**Your objective**
From the records below, find each line with the string "orange" and copy it.

**Material for the task**
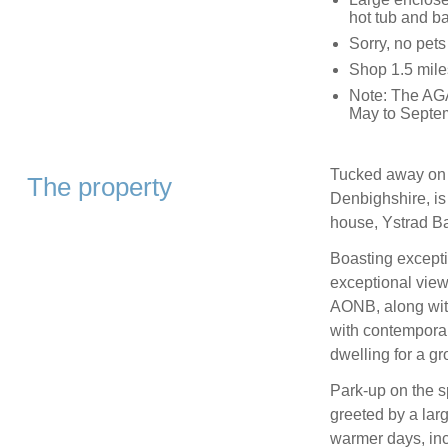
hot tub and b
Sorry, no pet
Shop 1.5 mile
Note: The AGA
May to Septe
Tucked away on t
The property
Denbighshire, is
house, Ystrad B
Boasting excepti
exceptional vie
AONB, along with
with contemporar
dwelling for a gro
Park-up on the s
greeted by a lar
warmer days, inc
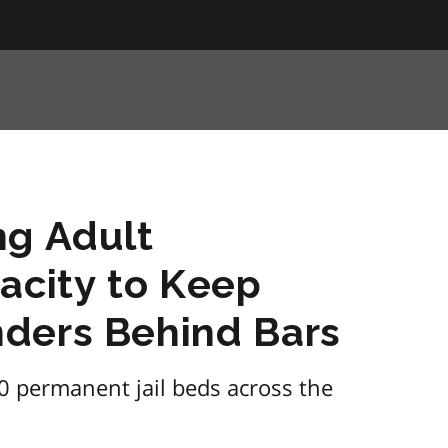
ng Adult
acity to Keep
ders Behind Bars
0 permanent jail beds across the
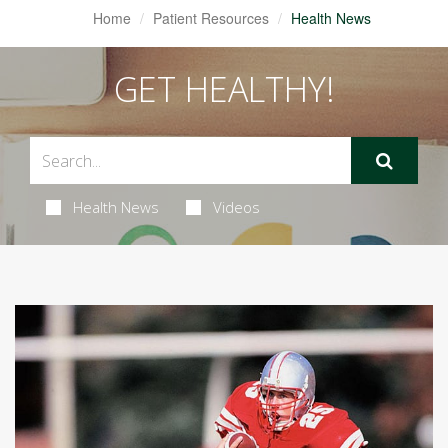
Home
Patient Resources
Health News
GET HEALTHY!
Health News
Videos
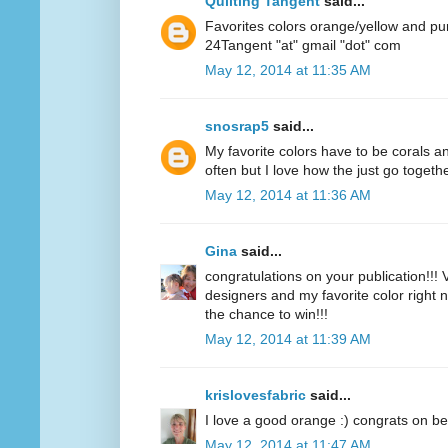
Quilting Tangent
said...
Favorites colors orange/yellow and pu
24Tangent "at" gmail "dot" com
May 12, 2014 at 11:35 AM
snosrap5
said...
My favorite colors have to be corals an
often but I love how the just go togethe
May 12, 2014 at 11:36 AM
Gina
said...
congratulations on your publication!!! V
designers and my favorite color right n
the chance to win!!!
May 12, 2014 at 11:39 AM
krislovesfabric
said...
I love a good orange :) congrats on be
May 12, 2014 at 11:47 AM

==

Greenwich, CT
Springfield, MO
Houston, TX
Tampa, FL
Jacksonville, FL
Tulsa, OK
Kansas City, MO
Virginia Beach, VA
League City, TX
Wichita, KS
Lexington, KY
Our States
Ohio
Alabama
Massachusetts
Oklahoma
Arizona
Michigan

**Task result**
Favorites colors orange/yellow and pu
I love a good orange :) congrats on be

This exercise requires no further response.